The trial court ruled that a judgment against State Farm for breach of contract was a condition precedent to a bad-faith action. In Blanchard v. State Farm Mutual Automobile Insurance Co., 575 So.2d 1289, 1291 (Fla. 1991), the supreme court held that a bad-faith action cannot accrue until the underlying lawsuit seeking insurance benefits is resolved in the insured’s favor…See also Vest v. Travelers Ins. Co., 753 So.2d 1270, 1276 (Fla. 2000) (“[B]ringing a cause of action in court for violation of section 624.155(1)(b) 1 is premature until there is a determination of liability and extent of damages owed on the first-party insurance contract”). But, “[a] judgment on a breach of contract action is not the only way of obtaining a favorable resolution.” Trafalgar at Greenacres, Ltd. v. Zurich Am. Ins. Co., 100 So.3d 1155, 1158 (Fla. 4th DCA 2012). For example, “an arbitration award establishing the validity of an insured’s claim satisfies the condition precedent required to bring a bad faith action.” Id. (citing Dadeland Depot, Inc. v. St. Paul Fire & Marine Ins. Co., 945 So.2d 1216 (Fla. 2006)). Similarly, as in this case, an appraisal award establishes the validity of Mr. Hunt’s claim and satisfies this condition precedent. See id.

Hunt and Trafalgar establish that an appraisal award is a favorable resolution regarding liability and extent of damages, but what if the insured never files suit for breach of contract? Will the appraisal award establish liability and extent of damages without an accompanying lawsuit before the bad faith lawsuit? David Pettinato, an attorney in our Tampa office, recently received an order in the affirmative.2 The order states:

The only apparent distinction between Hunt and the instant case is that before entry of an appraisal award Hunt filed a lawsuit against State Farm for breach of contract and the Coburns did not. While in some cases it may be necessary to file a breach of contract action to determine coverage or the amount of the loss, there is no logical reason to require a breach of contract action as a condition precedent to the filing of a claim for bad faith when the contractual issues have already been resolved. Such a requirement would only serve to further clog our courts, increase the costs of litigation, and delay resolution of disputes. See Brookins v. Goodson, 640 So.2d 110, 114 (Fla. 4th DCA 1994). In this case neither a lawsuit for breach of contract nor a judgment in favor of the insured is required. There only need be a “determination of liability and extent of damages.” The Second District clearly stated in Hunt that the appraisal award satisfies this condition precedent. (citing Vest v. Travelers Ins.
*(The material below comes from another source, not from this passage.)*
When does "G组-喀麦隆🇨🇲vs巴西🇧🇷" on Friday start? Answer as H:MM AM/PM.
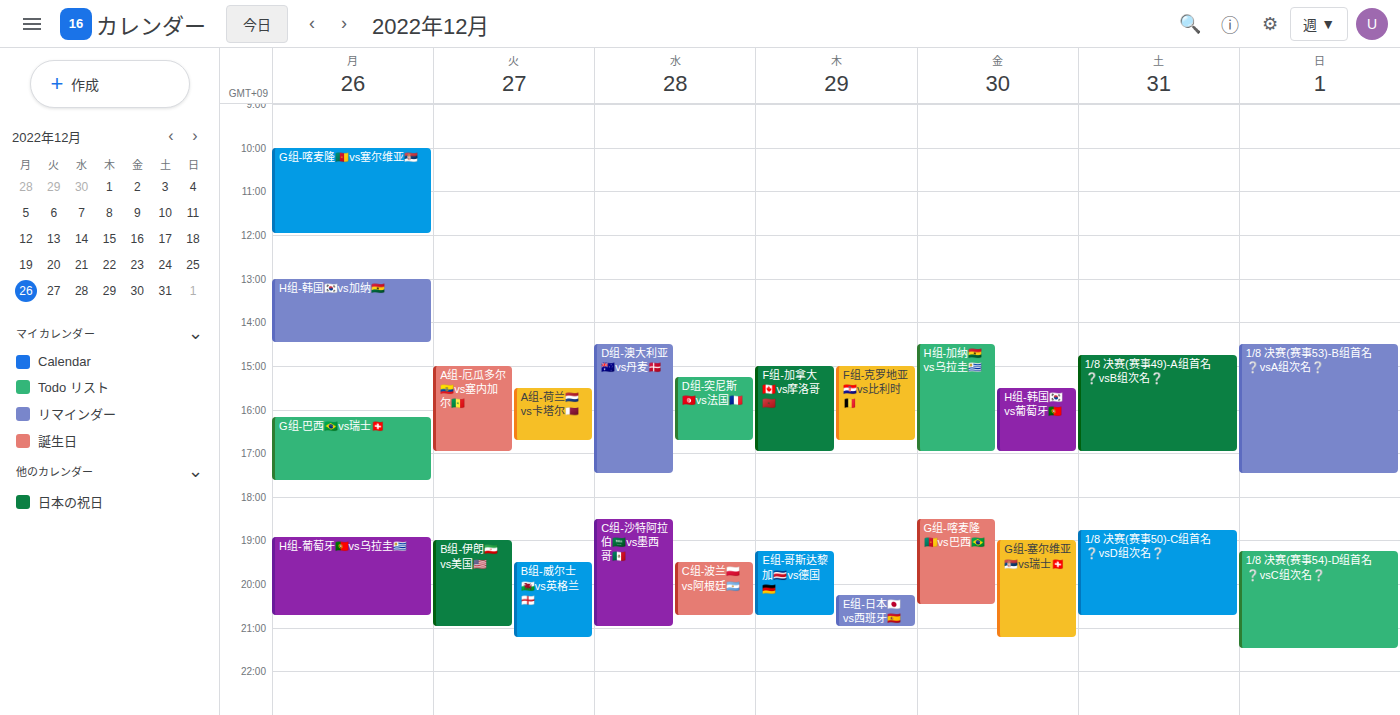
6:30 PM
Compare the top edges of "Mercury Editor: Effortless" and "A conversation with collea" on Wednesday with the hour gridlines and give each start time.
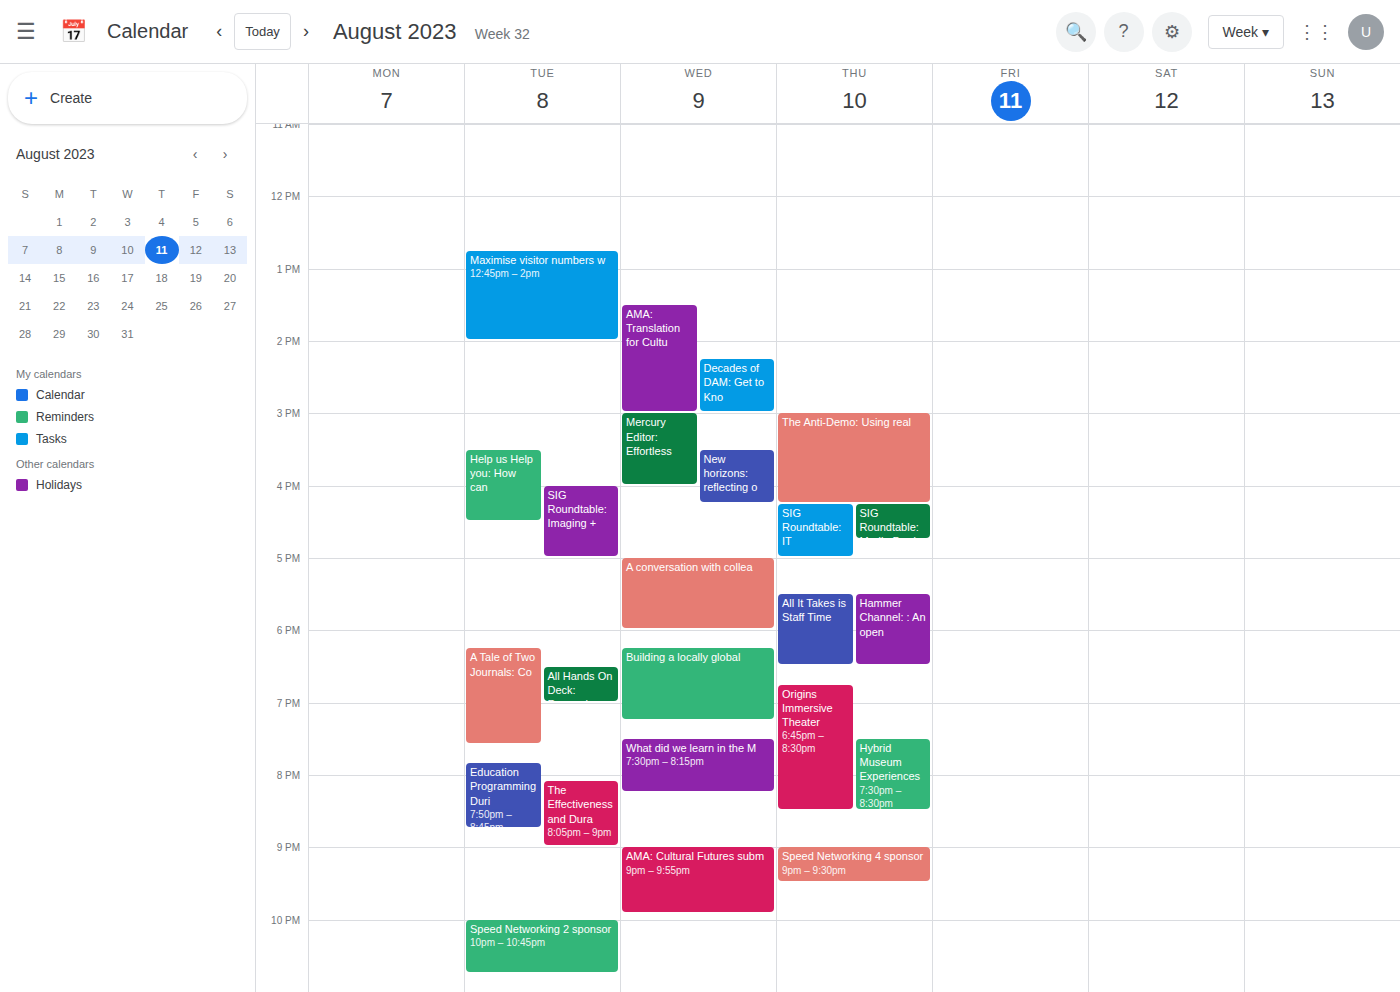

Co., 753 So.2d 1270, 1276 (Fla. 2000) and Trafalgar at Greenacres, Ltd. v. Zurich Am. Ins. Co., 100 So. 3d 1155, 1158 (Fla. 4th DCA 2012)).

This trial court relied upon Hunt to hold that a determination of liability and extent of damages is satisfied by an appraisal award, and neither a breach of contract lawsuit nor a judgment in favor of the insured is required to bring a bad faith claim against the insurer. This reasoning will help policyholders hold insurers accountable for bad faith conduct during the adjustment of the claim. As an upcoming law graduate, it is exciting to see how case law evolves as new issues arise, and this is a perfect example of just that.


1 Hunt v. State Farm Florida Ins. Co., 2D11-6484, — So. 3d — (Fla. 2d DCA April 5, 2013).
2 Coburn v. State Farm Florida Ins. Co., No. 10-CA-5677 (20th Cir. Fla. filed Apr. 30, 2013).